▶ ZU ERLEDIGENDE AUFGABEN:
**1)** Gib aus dem bereitgestellten Auszug alles von "[2] Es ergeht" bis hinunter zu "Einrichtung übergegangen sind." erneut wieder und tausche dabei "Wien" gegen "Graz" aus.
**2)** Beantworte anhand des bereitgestellten Auszugs folgende Fragen:
(a) Die Auslegung welcher Vorschrift betrifft das Vorabentscheidungsersuchen?
(b) Wo ist WV wohnhaft?
(c) Wie wird der Landkreis Harburg im Folgenden bezeichnet?

▶ BEREITGESTELLTER AUSZUG:

+===+

Gründe: [1] Das Vorabentscheidungsersuchen betrifft die Auslegung von Art. 3 Buchst. b der Verordnung (EG) Nr. 4/2009 des Rates vom 18.12.2008 über die Zuständigkeit, das anwendbare Recht, die Anerkennung und Vollstreckung von Entscheidungen und die Zusammenarbeit in Unterhaltssachen (ABl 2009, L 7, S. 1).

[2] Es ergeht im Rahmen eines Verfahrens zwischen WV, wohnhaft in Wien (Österreich), und dem Landkreis Harburg (Deutschland) (im Folgenden: antragstellende Einrichtung) betreffend die Begleichung einer Unterhaltsforderung zugunsten der in Deutschland wohnhaften Mutter von WV, deren Ansprüche kraft Legalzession auf die antragstellende Einrichtung übergegangen sind.

+===+

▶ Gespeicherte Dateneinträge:

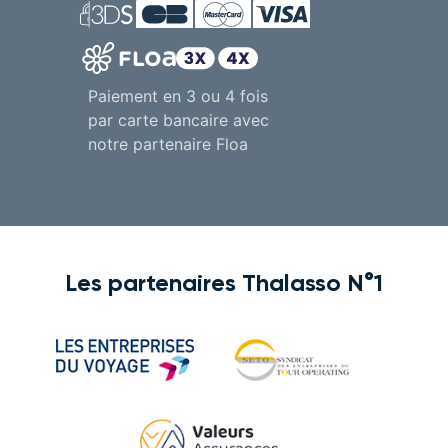
Paiement en 3 ou 4 fois
par carte bancaire avec
notre partenaire Floa
Les partenaires Thalasso N°1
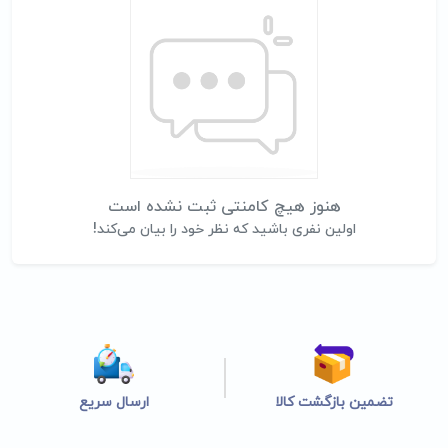
هنوز هیچ کامنتی ثبت نشده است
اولین نفری باشید که نظر خود را بیان می‌کند!
تضمین بازگشت کالا
ارسال سریع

+===+

▶ ERGEBNISSE JE AUFGABE:
**1)**
[2] Es ergeht im Rahmen eines Verfahrens zwischen WV, wohnhaft in Graz (Österreich), und dem Landkreis Harburg (Deutschland) (im Folgenden: antragstellende Einrichtung) betreffend die Begleichung einer Unterhaltsforderung zugunsten der in Deutschland wohnhaften Mutter von WV, deren Ansprüche kraft Legalzession auf die antragstellende Einrichtung übergegangen sind.

**2)**
(a) Art. 3 Buchst. b der Verordnung (EG) Nr. 4/2009 des Rates vom 18.12.2008
(b) In Wien (Österreich)
(c) Als antragstellende Einrichtung